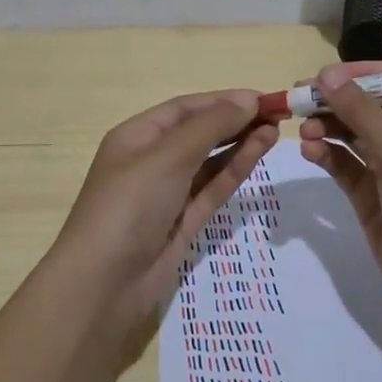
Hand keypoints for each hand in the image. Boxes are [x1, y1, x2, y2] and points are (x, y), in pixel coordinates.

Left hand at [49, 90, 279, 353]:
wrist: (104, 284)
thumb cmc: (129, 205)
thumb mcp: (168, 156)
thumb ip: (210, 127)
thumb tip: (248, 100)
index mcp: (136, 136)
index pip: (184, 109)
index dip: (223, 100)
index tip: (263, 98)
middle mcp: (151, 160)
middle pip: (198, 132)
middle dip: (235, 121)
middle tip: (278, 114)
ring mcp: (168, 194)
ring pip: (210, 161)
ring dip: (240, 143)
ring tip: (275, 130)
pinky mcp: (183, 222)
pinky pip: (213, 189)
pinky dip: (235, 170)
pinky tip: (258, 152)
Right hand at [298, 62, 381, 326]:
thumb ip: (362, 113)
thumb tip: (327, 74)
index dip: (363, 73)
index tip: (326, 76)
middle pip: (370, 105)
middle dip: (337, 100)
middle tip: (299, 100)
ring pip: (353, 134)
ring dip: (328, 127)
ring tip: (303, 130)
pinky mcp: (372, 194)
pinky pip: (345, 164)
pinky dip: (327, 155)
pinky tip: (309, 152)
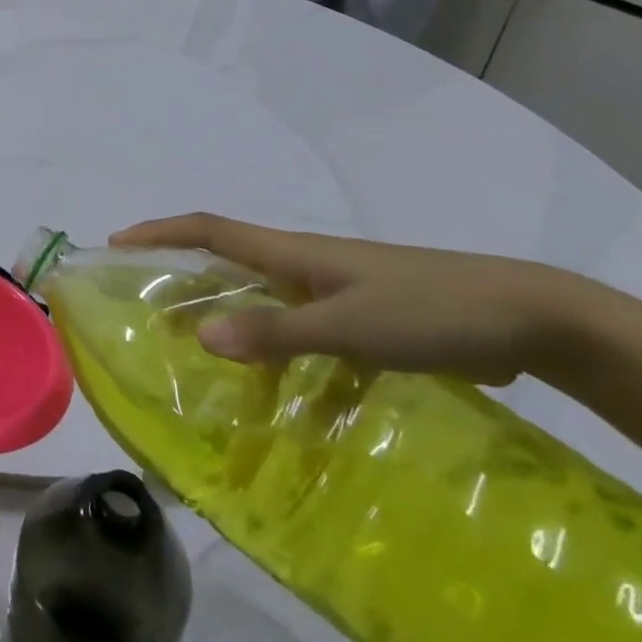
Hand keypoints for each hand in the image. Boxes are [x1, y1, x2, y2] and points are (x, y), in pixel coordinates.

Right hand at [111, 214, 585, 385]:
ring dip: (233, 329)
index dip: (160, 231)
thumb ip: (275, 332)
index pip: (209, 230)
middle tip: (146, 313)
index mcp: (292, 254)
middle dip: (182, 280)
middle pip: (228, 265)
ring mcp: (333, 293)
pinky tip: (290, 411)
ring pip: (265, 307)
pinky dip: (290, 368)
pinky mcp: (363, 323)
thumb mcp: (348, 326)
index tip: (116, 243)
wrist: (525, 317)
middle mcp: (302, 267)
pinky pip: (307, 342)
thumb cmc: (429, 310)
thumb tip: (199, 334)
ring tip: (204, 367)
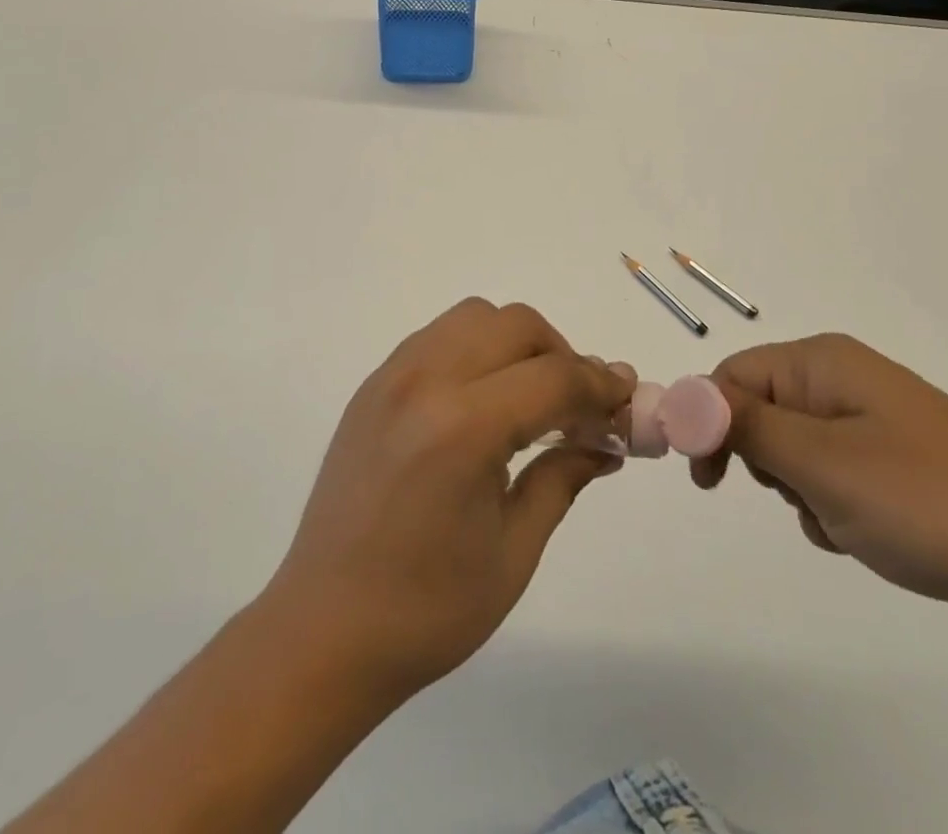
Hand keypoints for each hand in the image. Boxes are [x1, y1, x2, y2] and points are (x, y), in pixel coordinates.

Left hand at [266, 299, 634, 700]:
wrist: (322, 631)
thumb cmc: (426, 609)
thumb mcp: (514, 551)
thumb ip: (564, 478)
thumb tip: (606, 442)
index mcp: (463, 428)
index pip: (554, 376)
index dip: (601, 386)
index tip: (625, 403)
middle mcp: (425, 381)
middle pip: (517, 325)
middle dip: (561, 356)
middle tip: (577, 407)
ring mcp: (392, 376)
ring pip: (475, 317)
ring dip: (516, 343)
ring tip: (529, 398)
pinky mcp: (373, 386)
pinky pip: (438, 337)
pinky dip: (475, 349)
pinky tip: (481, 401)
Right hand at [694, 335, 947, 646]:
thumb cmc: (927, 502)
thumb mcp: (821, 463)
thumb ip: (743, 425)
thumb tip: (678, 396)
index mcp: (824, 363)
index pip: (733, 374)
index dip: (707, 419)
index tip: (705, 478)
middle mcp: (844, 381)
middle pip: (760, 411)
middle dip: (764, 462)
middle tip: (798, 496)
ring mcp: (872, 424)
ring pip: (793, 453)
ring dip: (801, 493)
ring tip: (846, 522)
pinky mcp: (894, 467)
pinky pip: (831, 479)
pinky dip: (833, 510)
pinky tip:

********

● **EXERCISE AIM**
Scan the records for the string "Right" and show every line that contains it.

● **RESPONSE BOX**
Right hand at [298, 62, 381, 326]:
Right hand at [111, 214, 585, 385]:
Right hand at [694, 335, 947, 646]:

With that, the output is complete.